|

Söz kısa filmcilerde: Küçük konuların satır arasında büyük meseleler var

Yeni Şafak yazarı Abdulhamit Güler, bugünkü köşe yazısında, Yönetmen İnan Erbil'i konuk etti. Hayatın içerisinde gördüğü küçük meselelerin satır arasında aslında ne kadar büyük meseleler olduğunu fark ettiği ve bunu dışavurmanın kendisini iyi hissettirdiği için sinema sektöründe yer aldığını vurgulayan Erbil, "Bunları sinemayla dışavurmak hem kendimi iyi hissettiriyor, hem de daha estetik geliyor." dedi. İşte o röportajdan öne çıkanlar...

Abdulhamit Güler
01:30 - 14/08/2021 Cumartesi
Güncelleme: 01:37 - 14/08/2021 Cumartesi
Yeni Şafak
İnan Erbil
İnan Erbil

Güler'in İnan'ı konuk ettiği '7. Köşe' röportajı şöyle:

"Genelde sanatın, özeldeyse sinemanın garip kalmış türü kısa film... Daha doğrusu ülkemiz için bunu söyleyebiliriz. Yarışması çok fazla fakat tür olarak önem vereni ve üreteni çok az. Bir basamaktan öteye geçemiyor. Uzun metraja gitmeden önceki uygulama alanı. Adeta staj gözüyle bakılıyor.

• _Alıştırma Görevleri_
A) Kısa film konulu okuma metninin "Güler'in İnan'ı konuk" sözleriyle başlayıp "staj gözüyle bakılıyor." sözlerine kadar süren kısmını hiç değiştirmeden yineleyin.
B) Kısa film konulu okuma metnine göre ülkemizde kısa filme nasıl bir gözle bakılıyor?
C) Kısa film konulu okuma metnini kaldığı yerden sürdürerek bir sonraki bölümü yazın.
Buradan sonra gelen veri, kısa film konulu okuma metniyle hiçbir bağ taşımaz.

• _Veri Kesiti_
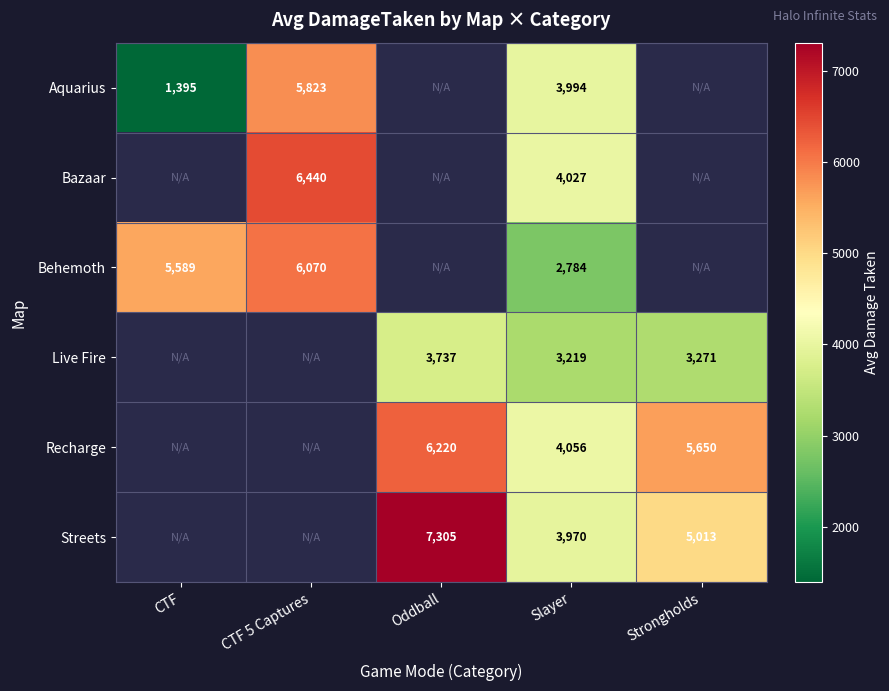

The Live Fire series shows 5307 at Oddball. True or false?

False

• _Görev Yanıtları_
A)
Güler'in İnan'ı konuk ettiği '7. Köşe' röportajı şöyle:

"Genelde sanatın, özeldeyse sinemanın garip kalmış türü kısa film... Daha doğrusu ülkemiz için bunu söyleyebiliriz. Yarışması çok fazla fakat tür olarak önem vereni ve üreteni çok az. Bir basamaktan öteye geçemiyor. Uzun metraja gitmeden önceki uygulama alanı. Adeta staj gözüyle bakılıyor.

B) Adeta staj gözüyle bakılıyor.

C)
Kısa filme bakışın değişmesinin önemini ve kısa filmcilerin sesi olma misyonunun gereğini yerine getirebilmek için bu hafta da köşemizi başarılı bir kısa filmciye açıyoruz. İnan Erbil’i G.K. filmi ile tanıdım. Tek plan çektiği filmi başarılıydı. Hayli festival dolaştı. Tek mesele festivallerde boy göstermesi değil elbette. Hiçbir filmin ve yönetmenin tek kıstası da bu olmamalı zaten. İnan, sinema üzerine düşünen ve sektörde bilfiil çalışan biri olarak umut vaat ediyor.

Sonraki kısalarını ve uzunlarını ve sonra yine kısalarını merakla bekliyor, sözü kendisine bırakıyoruz...

“KÜÇÜK KONULARIN SATIR ARASINDA BÜYÜK MESELELER VAR”

- Filmografinden bahseder misin?

2015 yılında Zerk, 2016 yılında Takım adlı kısa belgesellerimle sinema sürecim başladı, diyebilirim. Sonrasında kurmaca kısa filmler üretmeye devam ettim. 2018 yılında Bir Taşra Rüyası, 2019 yılında G. K. çektiğim kurmaca kısa filmler... Şu an üzerinde çalıştığım Belki Bir Gün Gideriz, beşinci kısa filmim olacak.

- Neden sinema yapıyorsun?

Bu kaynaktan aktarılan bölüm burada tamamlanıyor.